L’Italia nel prossimo futuro

L’Italia nel prossimo futuro

L’Italia nel prossimo futuro

Non giova all’uomo saggio compromettersi con previsioni circa gli eventi futuri.
L’essenza dell’Occidente è nella sorte in dote al suo nome.
Occidente è infatti ciò che torna al n-iente.
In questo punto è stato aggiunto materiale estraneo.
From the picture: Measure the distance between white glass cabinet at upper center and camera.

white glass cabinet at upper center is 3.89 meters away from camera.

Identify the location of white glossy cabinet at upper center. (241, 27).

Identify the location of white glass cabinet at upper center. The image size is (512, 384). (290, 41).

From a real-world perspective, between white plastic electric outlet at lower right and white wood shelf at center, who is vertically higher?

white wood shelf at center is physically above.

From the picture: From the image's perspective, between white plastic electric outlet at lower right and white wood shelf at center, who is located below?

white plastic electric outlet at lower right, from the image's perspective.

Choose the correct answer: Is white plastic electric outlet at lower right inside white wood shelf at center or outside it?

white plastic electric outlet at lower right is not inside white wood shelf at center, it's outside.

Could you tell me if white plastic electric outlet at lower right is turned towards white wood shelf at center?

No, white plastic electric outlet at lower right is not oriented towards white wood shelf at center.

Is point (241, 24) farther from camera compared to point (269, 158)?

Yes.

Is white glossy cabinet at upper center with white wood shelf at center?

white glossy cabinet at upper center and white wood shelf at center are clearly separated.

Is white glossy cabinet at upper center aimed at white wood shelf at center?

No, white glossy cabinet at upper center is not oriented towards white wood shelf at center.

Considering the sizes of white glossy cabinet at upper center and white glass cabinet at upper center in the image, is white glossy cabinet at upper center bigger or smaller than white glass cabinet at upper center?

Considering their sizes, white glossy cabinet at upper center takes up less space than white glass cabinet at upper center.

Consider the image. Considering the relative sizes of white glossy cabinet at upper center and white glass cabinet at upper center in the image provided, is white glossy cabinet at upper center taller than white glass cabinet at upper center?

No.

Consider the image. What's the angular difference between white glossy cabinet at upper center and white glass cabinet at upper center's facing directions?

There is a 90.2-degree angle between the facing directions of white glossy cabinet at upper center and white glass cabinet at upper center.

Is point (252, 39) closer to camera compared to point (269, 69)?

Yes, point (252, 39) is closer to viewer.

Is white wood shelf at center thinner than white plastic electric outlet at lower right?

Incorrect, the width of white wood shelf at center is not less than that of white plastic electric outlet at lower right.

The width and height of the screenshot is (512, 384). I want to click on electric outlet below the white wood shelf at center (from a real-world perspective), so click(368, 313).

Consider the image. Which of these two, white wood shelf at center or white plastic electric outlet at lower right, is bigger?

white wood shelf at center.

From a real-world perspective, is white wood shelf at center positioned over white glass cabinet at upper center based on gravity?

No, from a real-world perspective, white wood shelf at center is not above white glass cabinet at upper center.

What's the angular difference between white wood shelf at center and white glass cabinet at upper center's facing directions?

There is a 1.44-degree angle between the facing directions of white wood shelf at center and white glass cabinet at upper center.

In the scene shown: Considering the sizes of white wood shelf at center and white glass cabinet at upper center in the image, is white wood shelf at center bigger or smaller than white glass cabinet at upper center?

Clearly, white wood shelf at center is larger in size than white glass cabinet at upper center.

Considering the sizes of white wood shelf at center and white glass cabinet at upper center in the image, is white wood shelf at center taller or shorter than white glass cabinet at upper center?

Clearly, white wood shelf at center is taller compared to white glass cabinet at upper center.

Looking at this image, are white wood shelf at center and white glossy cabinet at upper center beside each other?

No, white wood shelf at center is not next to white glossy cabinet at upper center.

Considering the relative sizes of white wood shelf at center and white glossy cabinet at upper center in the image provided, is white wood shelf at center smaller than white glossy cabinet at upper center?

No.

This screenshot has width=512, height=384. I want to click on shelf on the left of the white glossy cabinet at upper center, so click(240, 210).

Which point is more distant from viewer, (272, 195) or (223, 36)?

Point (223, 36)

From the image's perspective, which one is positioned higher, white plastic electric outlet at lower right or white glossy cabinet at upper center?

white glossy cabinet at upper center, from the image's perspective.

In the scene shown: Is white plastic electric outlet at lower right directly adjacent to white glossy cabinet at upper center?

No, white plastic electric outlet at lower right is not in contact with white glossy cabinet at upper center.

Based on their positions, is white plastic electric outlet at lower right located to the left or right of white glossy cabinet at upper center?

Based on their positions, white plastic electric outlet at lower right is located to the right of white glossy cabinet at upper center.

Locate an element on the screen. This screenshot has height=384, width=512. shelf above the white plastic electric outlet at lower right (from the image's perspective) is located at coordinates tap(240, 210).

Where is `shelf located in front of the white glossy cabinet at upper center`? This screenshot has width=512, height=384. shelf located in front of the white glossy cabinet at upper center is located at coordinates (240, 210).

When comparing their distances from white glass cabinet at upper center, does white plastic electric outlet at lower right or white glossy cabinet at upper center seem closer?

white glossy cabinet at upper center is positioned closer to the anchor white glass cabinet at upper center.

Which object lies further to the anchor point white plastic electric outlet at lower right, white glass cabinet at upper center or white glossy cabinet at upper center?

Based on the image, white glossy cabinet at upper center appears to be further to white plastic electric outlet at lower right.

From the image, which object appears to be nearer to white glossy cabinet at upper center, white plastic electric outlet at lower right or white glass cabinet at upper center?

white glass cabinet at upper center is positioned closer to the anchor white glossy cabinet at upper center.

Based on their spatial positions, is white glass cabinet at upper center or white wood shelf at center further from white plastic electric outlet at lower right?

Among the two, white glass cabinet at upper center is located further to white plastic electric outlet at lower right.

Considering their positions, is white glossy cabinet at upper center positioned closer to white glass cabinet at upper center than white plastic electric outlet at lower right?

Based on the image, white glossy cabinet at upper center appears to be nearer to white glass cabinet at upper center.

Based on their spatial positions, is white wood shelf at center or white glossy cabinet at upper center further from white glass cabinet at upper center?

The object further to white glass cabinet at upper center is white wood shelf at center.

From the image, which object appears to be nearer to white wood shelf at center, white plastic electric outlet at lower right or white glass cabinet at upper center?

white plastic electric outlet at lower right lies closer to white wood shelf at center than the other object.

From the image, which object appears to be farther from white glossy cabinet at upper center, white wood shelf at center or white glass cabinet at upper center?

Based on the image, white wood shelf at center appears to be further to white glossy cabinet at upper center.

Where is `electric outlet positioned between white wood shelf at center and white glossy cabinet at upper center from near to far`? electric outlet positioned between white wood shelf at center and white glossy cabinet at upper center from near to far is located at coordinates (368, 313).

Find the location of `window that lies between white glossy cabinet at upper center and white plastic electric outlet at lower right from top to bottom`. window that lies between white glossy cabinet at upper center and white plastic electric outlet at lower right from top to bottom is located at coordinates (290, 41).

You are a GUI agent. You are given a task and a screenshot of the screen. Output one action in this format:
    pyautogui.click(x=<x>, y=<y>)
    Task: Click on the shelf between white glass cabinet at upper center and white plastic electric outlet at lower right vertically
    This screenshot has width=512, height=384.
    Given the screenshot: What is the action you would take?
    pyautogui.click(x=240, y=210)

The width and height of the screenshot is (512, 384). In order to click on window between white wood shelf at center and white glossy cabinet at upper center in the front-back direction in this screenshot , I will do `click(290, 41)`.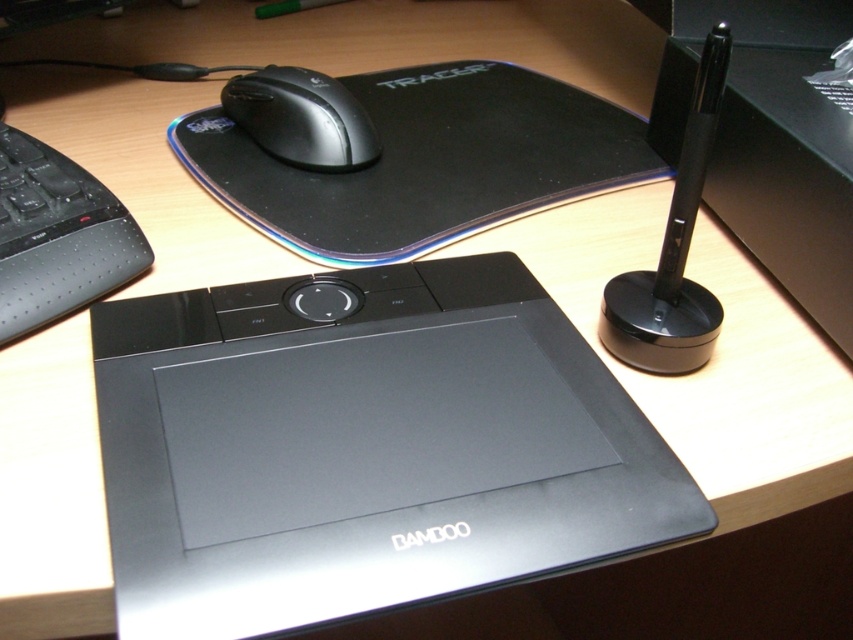
Who is taller, matte black tablet at center or matte black mouse at upper center?

matte black tablet at center

Is matte black tablet at center in front of matte black mouse at upper center?

Yes, it is in front of matte black mouse at upper center.

Which is in front, point (537, 547) or point (309, 93)?

Point (537, 547)

This screenshot has width=853, height=640. Identify the location of matte black tablet at center. (363, 449).

Is matte black tablet at center positioned before black rubber mousepad at upper center?

Yes.

Locate an element on the screen. The width and height of the screenshot is (853, 640). matte black tablet at center is located at coordinates point(363,449).

The image size is (853, 640). Find the location of `matte black tablet at center`. matte black tablet at center is located at coordinates (363, 449).

Between black rubber mousepad at upper center and matte black mouse at upper center, which one appears on the left side from the viewer's perspective?

Positioned to the left is matte black mouse at upper center.

Describe the element at coordinates (425, 161) in the screenshot. I see `black rubber mousepad at upper center` at that location.

You are a GUI agent. You are given a task and a screenshot of the screen. Output one action in this format:
    pyautogui.click(x=<x>, y=<y>)
    Task: Click on the black rubber mousepad at upper center
    Image resolution: width=853 pixels, height=640 pixels.
    Given the screenshot: What is the action you would take?
    pyautogui.click(x=425, y=161)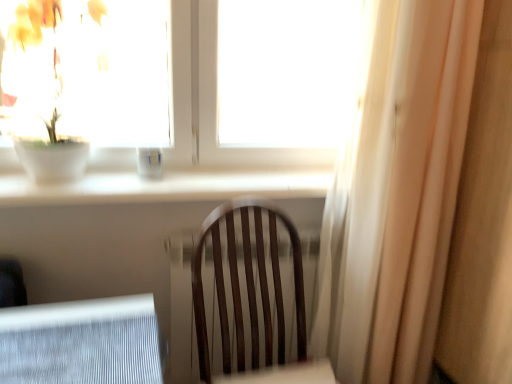
Question: Can you confirm if green matte plant at upper left is smaller than transparent glass window at upper center?

Choices:
 (A) yes
 (B) no

Answer: (A)

Question: From a real-world perspective, is green matte plant at upper left physically above transparent glass window at upper center?

Choices:
 (A) no
 (B) yes

Answer: (A)

Question: Considering the relative sizes of green matte plant at upper left and transparent glass window at upper center in the image provided, is green matte plant at upper left shorter than transparent glass window at upper center?

Choices:
 (A) no
 (B) yes

Answer: (B)

Question: Does green matte plant at upper left have a larger size compared to transparent glass window at upper center?

Choices:
 (A) no
 (B) yes

Answer: (A)

Question: Is green matte plant at upper left behind transparent glass window at upper center?

Choices:
 (A) no
 (B) yes

Answer: (A)

Question: Is green matte plant at upper left positioned far away from transparent glass window at upper center?

Choices:
 (A) no
 (B) yes

Answer: (A)

Question: From the image's perspective, is transparent glass window at upper center located beneath white sheer curtain at right?

Choices:
 (A) yes
 (B) no

Answer: (B)

Question: Can you confirm if transparent glass window at upper center is thinner than white sheer curtain at right?

Choices:
 (A) yes
 (B) no

Answer: (A)

Question: Is transparent glass window at upper center bigger than white sheer curtain at right?

Choices:
 (A) yes
 (B) no

Answer: (B)

Question: Does transparent glass window at upper center have a greater height compared to white sheer curtain at right?

Choices:
 (A) no
 (B) yes

Answer: (A)

Question: Is white sheer curtain at right a part of transparent glass window at upper center?

Choices:
 (A) yes
 (B) no

Answer: (B)

Question: Could you tell me if transparent glass window at upper center is facing white sheer curtain at right?

Choices:
 (A) yes
 (B) no

Answer: (B)

Question: Does white sheer curtain at right have a larger size compared to green matte plant at upper left?

Choices:
 (A) yes
 (B) no

Answer: (A)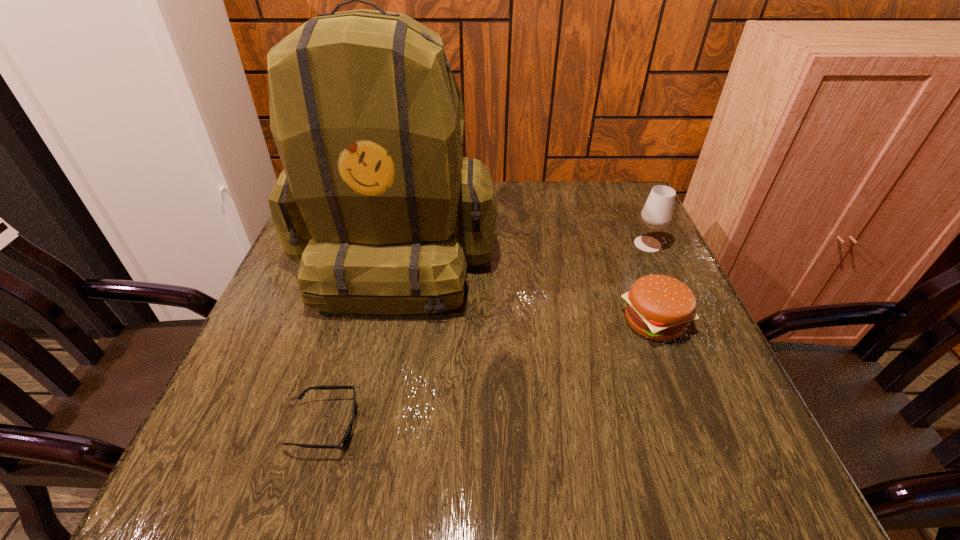
The width and height of the screenshot is (960, 540). I want to click on object identified as the closest to the nearest object, so click(376, 202).

Identify which object is the second nearest to the sunglasses. Please provide its 2D coordinates. Your answer should be formatted as a tuple, i.e. [(x, y)], where the tuple contains the x and y coordinates of a point satisfying the conditions above.

[(659, 307)]

I want to click on free spot that satisfies the following two spatial constraints: 1. on the front-facing side of the second shortest object; 2. on the right side of the backpack, so click(x=381, y=321).

Find the location of `free location that satisfies the following two spatial constraints: 1. on the front-facing side of the backpack; 2. on the front-facing side of the shortest object`. free location that satisfies the following two spatial constraints: 1. on the front-facing side of the backpack; 2. on the front-facing side of the shortest object is located at coordinates click(x=358, y=426).

Locate an element on the screen. This screenshot has width=960, height=540. vacant region that satisfies the following two spatial constraints: 1. on the front-facing side of the third tallest object; 2. on the left side of the tallest object is located at coordinates (381, 321).

This screenshot has height=540, width=960. I want to click on blank space that satisfies the following two spatial constraints: 1. on the front side of the glass; 2. on the front-facing side of the shortest object, so [x=731, y=426].

Where is `vacant space that satisfies the following two spatial constraints: 1. on the front-facing side of the tallest object; 2. on the front-facing side of the shortest object`? This screenshot has height=540, width=960. vacant space that satisfies the following two spatial constraints: 1. on the front-facing side of the tallest object; 2. on the front-facing side of the shortest object is located at coordinates (358, 426).

Image resolution: width=960 pixels, height=540 pixels. I want to click on vacant region that satisfies the following two spatial constraints: 1. on the front-facing side of the backpack; 2. on the right side of the hamburger, so click(381, 321).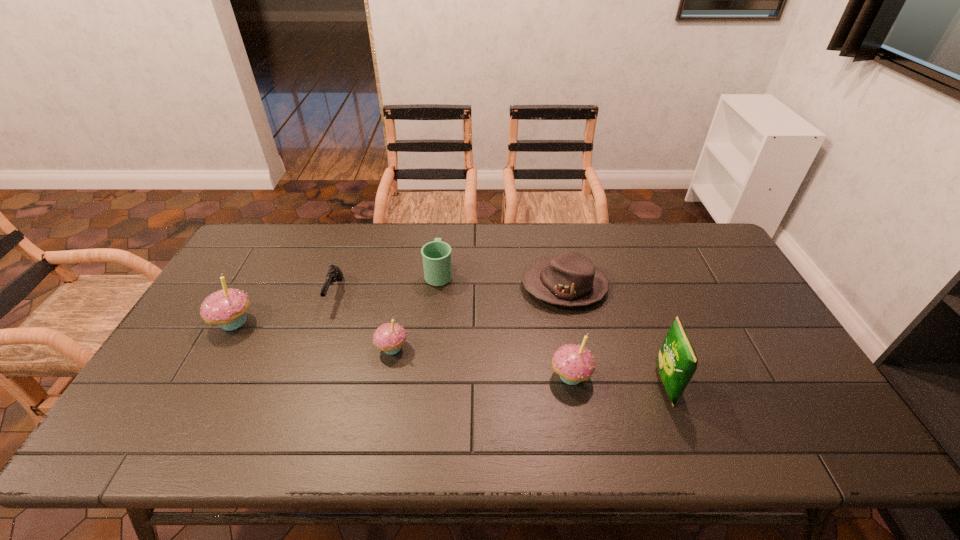
The image size is (960, 540). What are the coordinates of `vacant space that's between the fourth object from left to right and the gun` in the screenshot? It's located at (387, 283).

At what (x,y) coordinates should I click in order to perform the action: click on free spot between the rightmost object and the rightmost cupcake. Please return your answer as a coordinate pair (x, y). This screenshot has height=540, width=960. Looking at the image, I should click on (618, 380).

Locate an element on the screen. free space between the mug and the hat is located at coordinates (501, 279).

Where is `the closest object to the gun`? The width and height of the screenshot is (960, 540). the closest object to the gun is located at coordinates (389, 337).

Find the location of a particular element. This screenshot has width=960, height=540. object that ranks as the third closest to the leftmost cupcake is located at coordinates (436, 255).

Identify the location of cupcake that stands as the closest to the second cupcake from left to right. The image size is (960, 540). (227, 308).

Choose which cupcake is the nearest neighbor to the rightmost object. Please provide its 2D coordinates. Your answer should be formatted as a tuple, i.e. [(x, y)], where the tuple contains the x and y coordinates of a point satisfying the conditions above.

[(573, 363)]

This screenshot has height=540, width=960. What are the coordinates of `free spot that satisfies the following two spatial constraints: 1. on the decorative side of the hat; 2. on the front side of the second cupcake from right to left` in the screenshot? It's located at (577, 348).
E’ l’Essere che ritraendosi congeda l’io, tornando alla letheia e costringendo l’uomo al giogo dei nomi.
L’uomo gettato nell’età dell’ente, o meglio, dell’occid-ente, è come un cieco che accende un lume per vedere.
Il legein ti kata tinos diviene per l’io l’unica fonte (inquinata) di conoscenza.
L’indagine speculativa, molto prossima alla doxa, che scalza il noein è la frontiera decisiva del sapere.
Speculare, da speculum, è l’azione del proiettare.
L’uomo proietta e progetta. Pro-iectare è l’atto di gettare qualcosa avanti. Assai simile al tedesco vor-stellen, immaginare, introdurre, esibire.

La costante di tutti questi verbi è la necessità quasi decisiva di avere qualcosa di fronte a qualcosa di altro.
L’ente dinanzi all’io, l’effetto davanti alla causa.

Cessando di essere e principiando a proiettare, il mondo occidentale ha assunto a cartina di tornasole il principio di causalità. Il modus ponendo ponens, che nella sua sistematicità ha sancito l’ingresso definitivo dell’umanità nell’età dell’ente, è assunto a cifra universale del mondo.

Il principio di non contraddizione e la generalizzazione sigillano le sorti dell’Essere, confinando l’ente nel περίμετρος dell’io, precludendone il libero accadimento.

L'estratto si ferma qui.